Slug for Slap. On some campuses, counter-protesters engaged in debates or separate rallies. In Detroit, the opposition sang The Star-Spangled Banner over and over, all but drowning out the Vietniks. In Chicago and Oakland, Calif., demonstrators were pelted with raw eggs, and cops broke up a few mild scuffles. The leading rank of 10,000 paraders in New York City got doused with red paint. Even pleaders for peace can become aggressive. At New Jersey’s Rutgers University, a hotbed of anti-Viet Nam sentiment (see preceding story), a middle-aged woman lightly slapped Biology Senior Alan Marain for abusing U.S. troops in Viet Nam, where her son is serving. So Marain, 21, slugged her in the face.
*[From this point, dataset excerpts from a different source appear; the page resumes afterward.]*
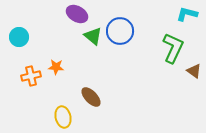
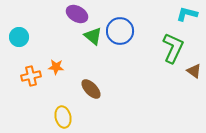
brown ellipse: moved 8 px up
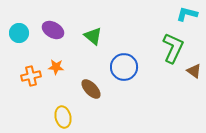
purple ellipse: moved 24 px left, 16 px down
blue circle: moved 4 px right, 36 px down
cyan circle: moved 4 px up
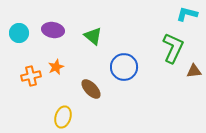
purple ellipse: rotated 20 degrees counterclockwise
orange star: rotated 28 degrees counterclockwise
brown triangle: rotated 42 degrees counterclockwise
yellow ellipse: rotated 30 degrees clockwise
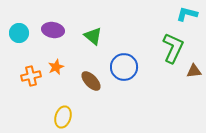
brown ellipse: moved 8 px up
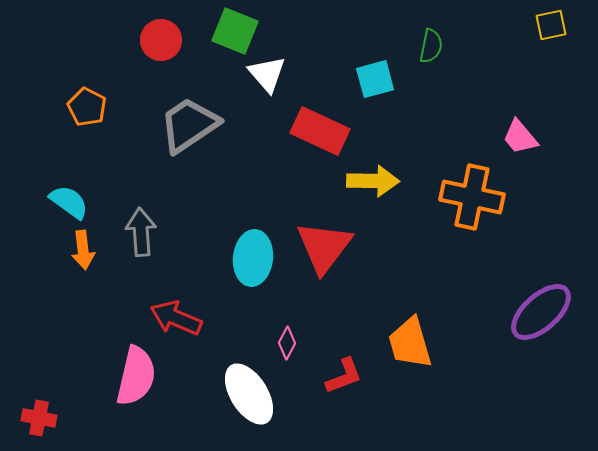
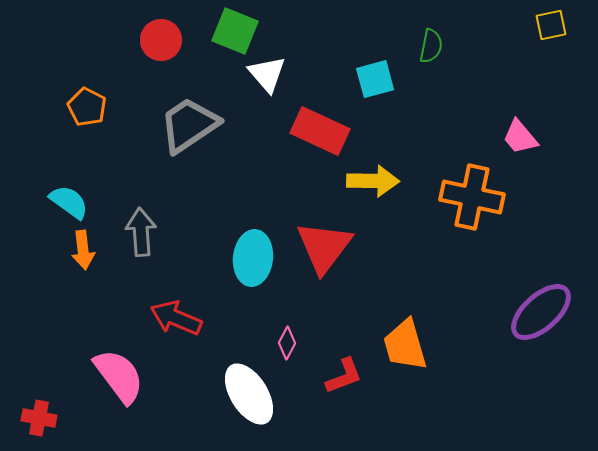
orange trapezoid: moved 5 px left, 2 px down
pink semicircle: moved 17 px left; rotated 50 degrees counterclockwise
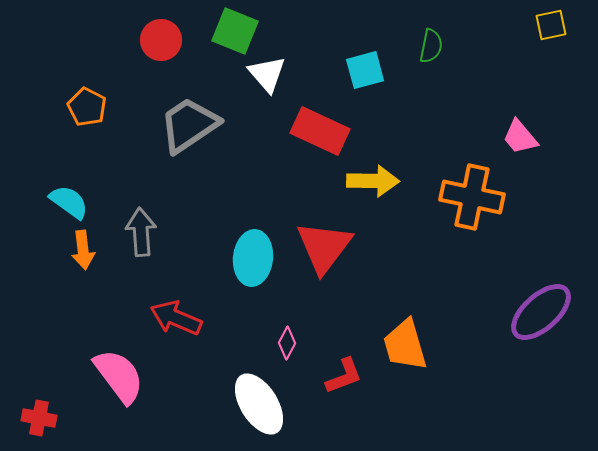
cyan square: moved 10 px left, 9 px up
white ellipse: moved 10 px right, 10 px down
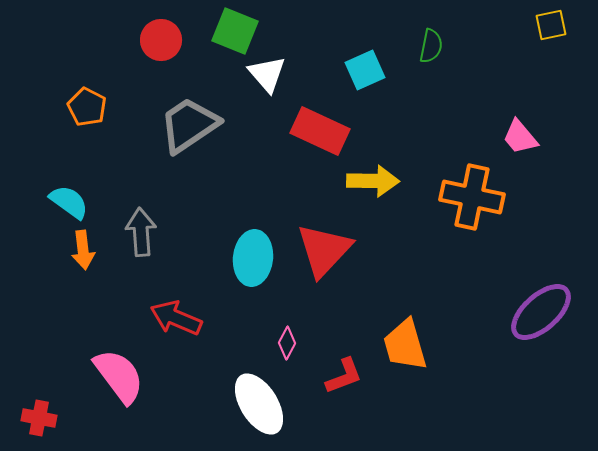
cyan square: rotated 9 degrees counterclockwise
red triangle: moved 3 px down; rotated 6 degrees clockwise
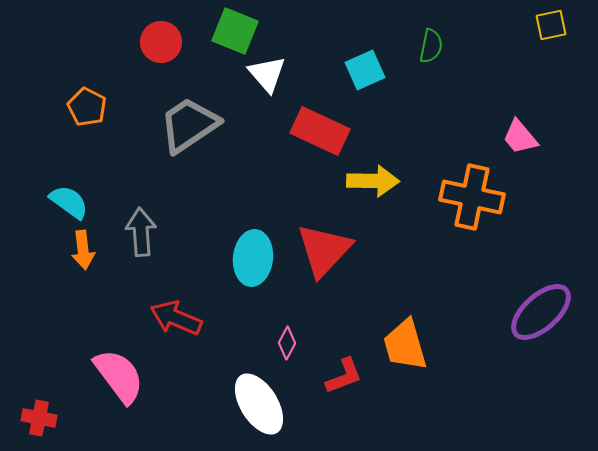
red circle: moved 2 px down
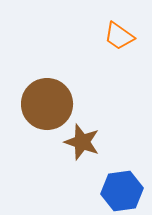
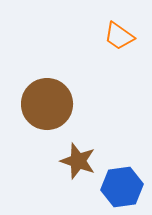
brown star: moved 4 px left, 19 px down
blue hexagon: moved 4 px up
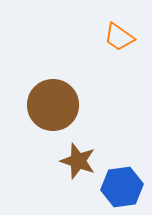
orange trapezoid: moved 1 px down
brown circle: moved 6 px right, 1 px down
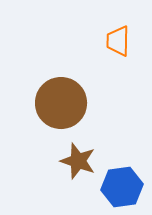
orange trapezoid: moved 1 px left, 4 px down; rotated 56 degrees clockwise
brown circle: moved 8 px right, 2 px up
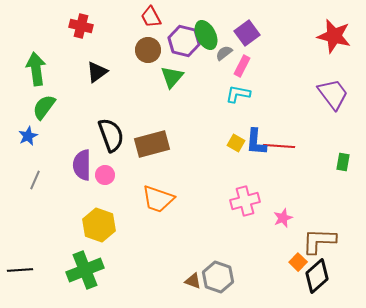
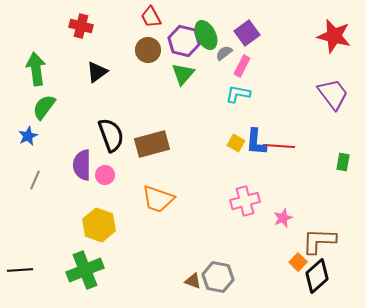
green triangle: moved 11 px right, 3 px up
gray hexagon: rotated 8 degrees counterclockwise
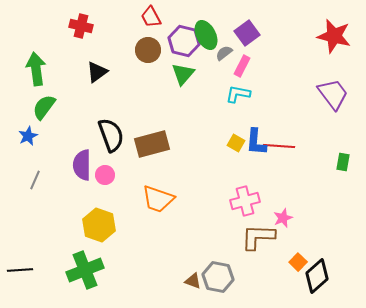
brown L-shape: moved 61 px left, 4 px up
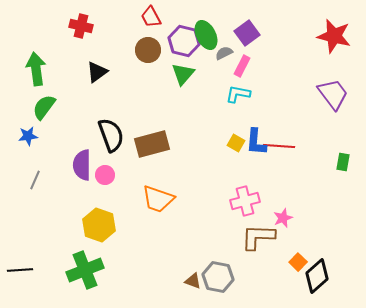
gray semicircle: rotated 12 degrees clockwise
blue star: rotated 18 degrees clockwise
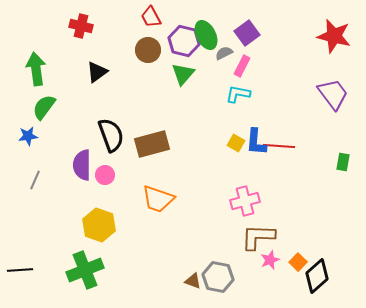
pink star: moved 13 px left, 42 px down
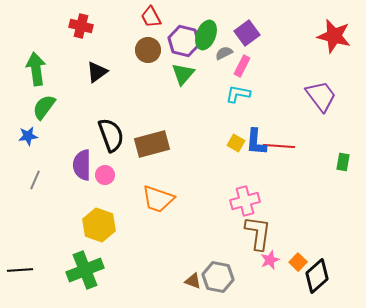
green ellipse: rotated 48 degrees clockwise
purple trapezoid: moved 12 px left, 2 px down
brown L-shape: moved 4 px up; rotated 96 degrees clockwise
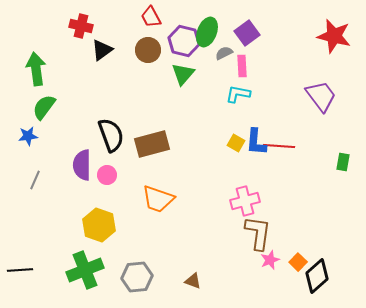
green ellipse: moved 1 px right, 3 px up
pink rectangle: rotated 30 degrees counterclockwise
black triangle: moved 5 px right, 22 px up
pink circle: moved 2 px right
gray hexagon: moved 81 px left; rotated 16 degrees counterclockwise
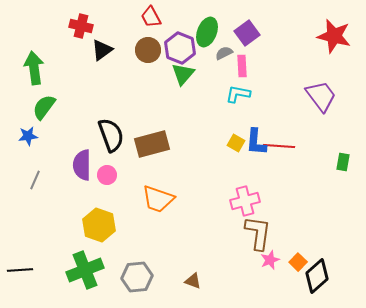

Most of the demonstrations were orderly. The biggest, nearly 12,000 strong, started from the University of California’s Berkeley campus, aimed to march 7½ miles to the Army Terminal in Oakland, but lacked a parade permit; police turned them back without incident after the first ½miles. Later, someone tossed a tear-gas bomb at the marchers in a Berkeley park.

Telegram to L.B.J. At the University of Michigan—birthplace of the teach-in idea—some 250 demonstrators organized a sit-in at Selective Service headquarters in Ann Arbor; 38, including five teachers, were arrested for trespassing. But from the same school, 2,057 students and teachers sent Lyndon Johnson a 32-ft.-long telegram saying they support his “efforts to bring about a viable peace in Viet Nam.”

At a recruiting center in lower Manhattan, a self-styled “Catholic pacifist” burned his draft card. Though willful destruction of a draft card is punishable by a five-year jail term under a recently enacted federal law, the student declared: “Christ would not have carried this card. Neither will I.” One spectator shouted at the unkempt crowd: “Get inside. It’s going to rain. You’ll get clean!”